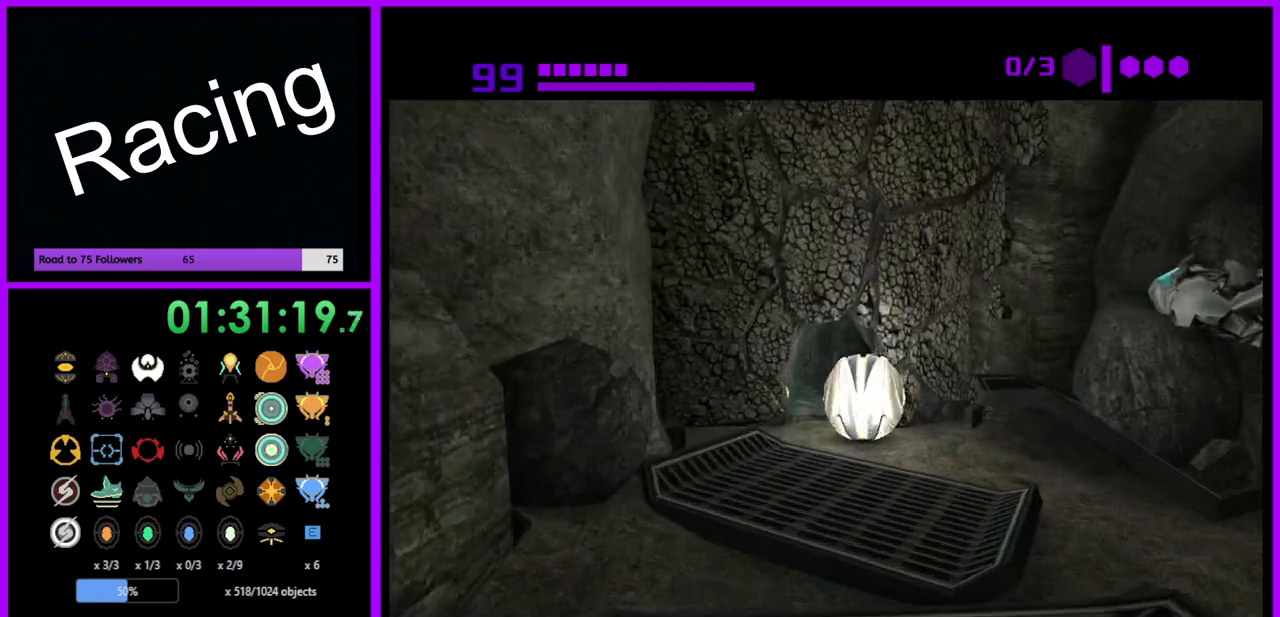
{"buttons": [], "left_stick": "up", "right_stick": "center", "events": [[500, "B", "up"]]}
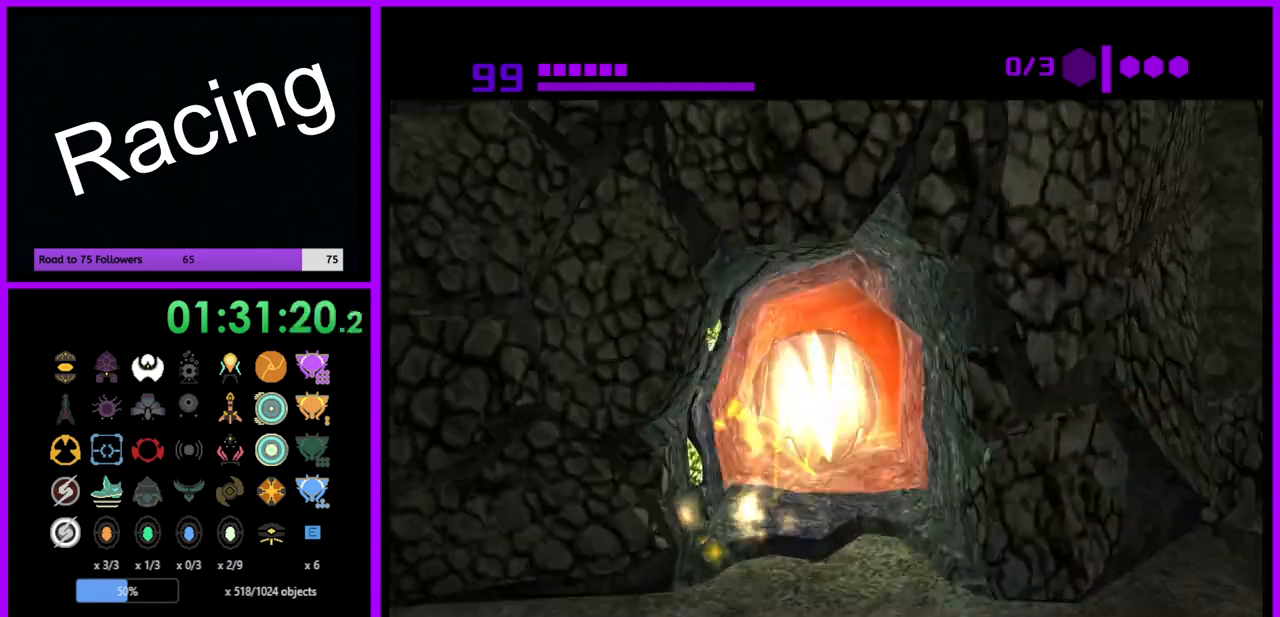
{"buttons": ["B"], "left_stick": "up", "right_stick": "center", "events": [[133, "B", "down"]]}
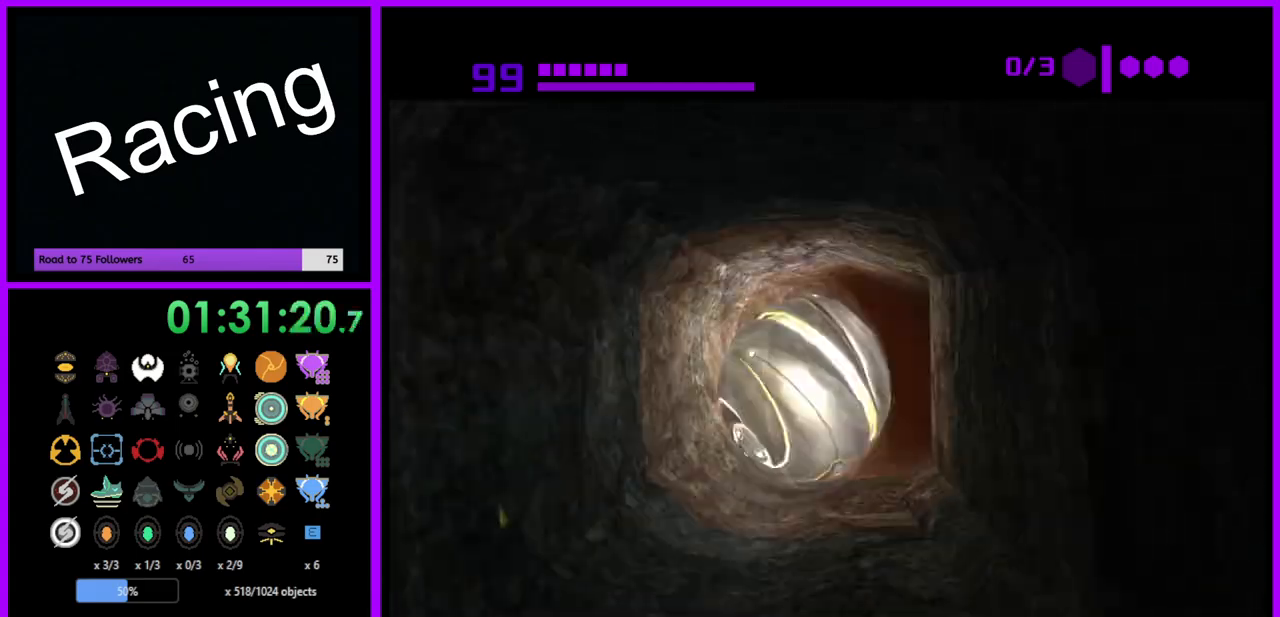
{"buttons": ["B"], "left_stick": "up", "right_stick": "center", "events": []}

What you should do - Repeat the material above word for word but skip the images.

Result of this task -
{"buttons": [], "left_stick": "up", "right_stick": "center", "events": [[500, "B", "up"]]}
{"buttons": ["B"], "left_stick": "up", "right_stick": "center", "events": [[133, "B", "down"]]}
{"buttons": ["B"], "left_stick": "up", "right_stick": "center", "events": []}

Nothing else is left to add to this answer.